И он еще обязательно станет, только я этого уже не увижу и не узнаю, каково это — быть матерью его детей, делить с ним эти радостные и не очень хлопоты, заботясь о нашей общей истории.
Какой бы она была?
Теперь остается лишь гадать. И эта несправедливость, эта боль за мою ни в чем не виноватую крошку, за Богдана, за нашу с ним обоюдную потерю, она что-то цепляет во мне, разжигая на следующий день такую злость, что я в припадке гнева превращаю свою палату в подобие кабинета.
Нарывающий все это время гнойник прорывает воем отчаяния, бессилия и злости. Я поднимаю на уши целое отделение, пока меня с горем — пополам не скручивают, вкалывая успокоительное силами нескольких медбратьев.
Позже, придя в себя, я чувствую опустошение, но оно, как ни парадоксально, не затягивающее петлю на воле к жизни, напротив — очищающее, холодное, дающее сделать, пусть через режущую боль, но вдох. Неполный, судорожный, спазмированный и тем не менее, вдох.

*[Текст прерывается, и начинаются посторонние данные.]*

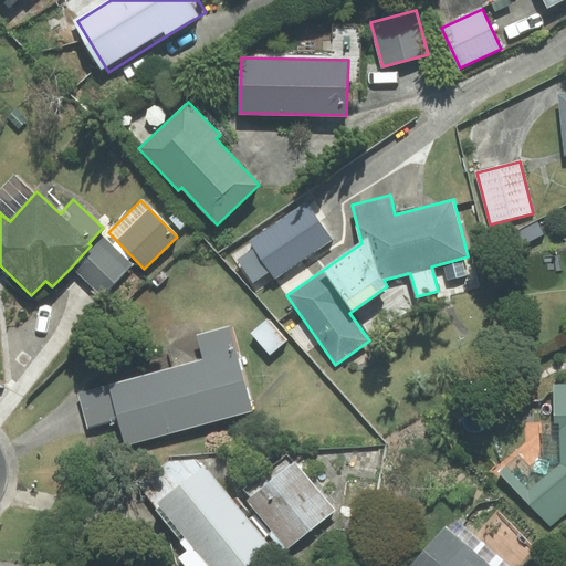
[(271,270),(275,278),(329,240),(305,205),(251,242),(254,248),(271,270)]
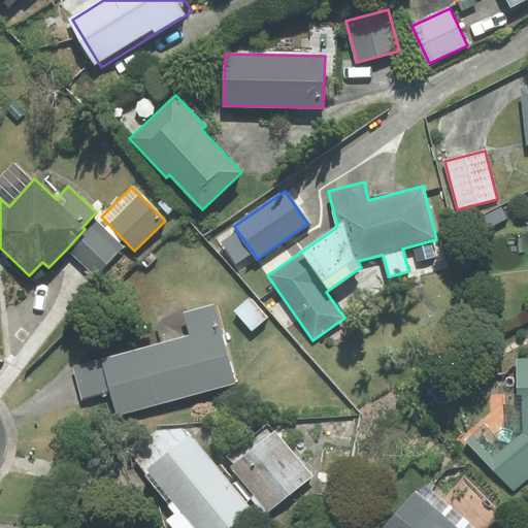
[(83,227),(85,229),(66,250),(95,276),(123,246),(92,217),(83,227)]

С приходом психолога и ее почти медитативных монологов дыхание выравнивается, насыщая мою загустевшую от отчаяния кровь кислородом, разжигающим искру так и не затихшей ярости.
Я думаю, о том, что у меня уже отобрала эта сучья болезнь, и понимаю, что сдаться ей на милость — окончательно расписаться в своей никчемности и действительно стать жалким подобием не то, что даже женщины, а человека.
Хочу ли я закончить свою жизнь, так и не выиграв в ней ни одной битвы?
Нет. Определенно, нет.
И даже, если мне так и не удастся победить, я хочу уйти с мыслью, что впервые боролась до самого конца, впервые не сдалась, не прогнулась под обстоятельства и не позволила с легкостью стереть себя в порошок.
На этом тупом, злом упрямстве я позвонила своему онкогинекологу и договорилась о встрече, готовая начать эту чертову борьбу за себя. Просто за себя, потому что больше у меня ничего не осталось.